> **PROBLEM TO SOLVE**: Continue the article on UK mortgage myths from the point where it stops.

> **EXTRACT**:
********************

A mortgage is one of the biggest commitments you will take on. When deciding to buy a home, you need to be aware of the possible obstacles you will encounter. One of these is the rejection of your mortgage application. In today’s article, we’ll address seven common myths and show you how getting a mortgage in the UK really works.

TL;DR

In short

  1. Higher interest rates do not automatically mean that lenders will require a much larger deposit.
  2. A lower credit score does not always rule out getting a mortgage, although it can narrow your options.
  3. Age, self-employment and a recent job change may require stronger preparation, but they do not always block an application.
  4. The cheapest mortgage is not always the one with the lowest headline interest rate - the total cost matters.
  5. Speaking with an adviser before finding a property helps you understand your budget and act faster when making an offer.

Getting a mortgage in the UK in 2026 Extend Finance

Getting a mortgage in the UK - application form

Myth No. 1: Due to high interest rates and economic uncertainty, I will need a significantly larger deposit.

********************

> **GIVEN INFORMATION**:
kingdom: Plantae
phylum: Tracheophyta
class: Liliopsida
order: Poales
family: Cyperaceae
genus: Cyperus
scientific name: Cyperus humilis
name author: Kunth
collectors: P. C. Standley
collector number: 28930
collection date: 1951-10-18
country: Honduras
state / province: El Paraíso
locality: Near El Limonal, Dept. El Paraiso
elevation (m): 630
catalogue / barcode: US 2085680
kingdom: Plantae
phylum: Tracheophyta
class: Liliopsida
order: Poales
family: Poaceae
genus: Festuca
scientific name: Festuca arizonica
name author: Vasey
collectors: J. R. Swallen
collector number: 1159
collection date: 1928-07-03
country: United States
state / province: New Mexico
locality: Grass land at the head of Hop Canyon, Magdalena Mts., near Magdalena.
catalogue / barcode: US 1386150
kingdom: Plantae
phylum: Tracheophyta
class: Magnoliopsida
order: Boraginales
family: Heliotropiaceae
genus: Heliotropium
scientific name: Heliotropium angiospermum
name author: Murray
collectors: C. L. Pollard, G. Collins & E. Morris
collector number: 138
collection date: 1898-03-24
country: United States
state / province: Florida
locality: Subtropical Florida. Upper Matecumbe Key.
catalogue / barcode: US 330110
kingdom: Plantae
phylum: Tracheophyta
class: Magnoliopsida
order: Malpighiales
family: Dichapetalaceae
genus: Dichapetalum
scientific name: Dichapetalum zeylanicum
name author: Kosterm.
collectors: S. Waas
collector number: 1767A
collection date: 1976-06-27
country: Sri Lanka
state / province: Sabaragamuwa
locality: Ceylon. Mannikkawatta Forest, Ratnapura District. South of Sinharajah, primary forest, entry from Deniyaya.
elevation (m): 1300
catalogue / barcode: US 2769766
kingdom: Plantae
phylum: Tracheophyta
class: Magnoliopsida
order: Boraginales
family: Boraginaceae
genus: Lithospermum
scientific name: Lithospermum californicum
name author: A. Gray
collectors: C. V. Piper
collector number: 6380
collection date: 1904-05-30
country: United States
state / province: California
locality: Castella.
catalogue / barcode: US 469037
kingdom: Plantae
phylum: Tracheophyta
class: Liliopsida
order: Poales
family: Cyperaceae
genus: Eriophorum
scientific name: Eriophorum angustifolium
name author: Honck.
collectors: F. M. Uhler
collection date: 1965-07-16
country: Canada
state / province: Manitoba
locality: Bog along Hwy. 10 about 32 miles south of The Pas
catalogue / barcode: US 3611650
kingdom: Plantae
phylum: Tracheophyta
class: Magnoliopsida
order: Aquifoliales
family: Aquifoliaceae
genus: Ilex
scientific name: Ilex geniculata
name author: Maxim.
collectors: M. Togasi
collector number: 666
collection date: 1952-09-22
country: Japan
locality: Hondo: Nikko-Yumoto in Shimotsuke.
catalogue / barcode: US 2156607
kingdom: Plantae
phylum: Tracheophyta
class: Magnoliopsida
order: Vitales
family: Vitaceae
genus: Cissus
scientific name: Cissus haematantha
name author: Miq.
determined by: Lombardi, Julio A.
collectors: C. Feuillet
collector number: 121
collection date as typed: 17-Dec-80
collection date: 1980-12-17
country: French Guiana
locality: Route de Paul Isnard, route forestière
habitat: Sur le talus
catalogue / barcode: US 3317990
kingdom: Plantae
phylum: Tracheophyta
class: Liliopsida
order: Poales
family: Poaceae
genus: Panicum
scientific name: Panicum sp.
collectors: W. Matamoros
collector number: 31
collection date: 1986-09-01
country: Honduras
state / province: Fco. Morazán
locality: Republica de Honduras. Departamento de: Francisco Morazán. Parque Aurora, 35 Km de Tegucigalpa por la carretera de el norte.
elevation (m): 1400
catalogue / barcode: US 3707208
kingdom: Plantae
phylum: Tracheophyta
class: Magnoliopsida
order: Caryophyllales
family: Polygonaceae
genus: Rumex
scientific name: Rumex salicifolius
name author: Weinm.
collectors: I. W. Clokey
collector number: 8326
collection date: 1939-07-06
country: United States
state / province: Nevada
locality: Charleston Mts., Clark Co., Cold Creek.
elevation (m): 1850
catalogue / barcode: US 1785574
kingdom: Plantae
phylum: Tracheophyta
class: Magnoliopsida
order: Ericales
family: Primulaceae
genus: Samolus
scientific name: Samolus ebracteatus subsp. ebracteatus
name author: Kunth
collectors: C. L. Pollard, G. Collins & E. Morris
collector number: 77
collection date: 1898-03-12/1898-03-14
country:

********************

> **TASK OUTPUT**:
getting a mortgage in April 2026

Just as the British were regaining hope for cheaper mortgages following a series of interest rate cuts and the bringing of inflation under control, a war broke out between the US and Iran in February 2026, which could have severe consequences for the UK economy. It is predicted that inflation, currently at 2%, could reach as high as 3.5% by the middle of the year, and interest rates are likely to rise alongside it. Intuition might suggest that, given the uncertain future, banks may require higher deposits to ensure greater security. Fortunately, this is not the case.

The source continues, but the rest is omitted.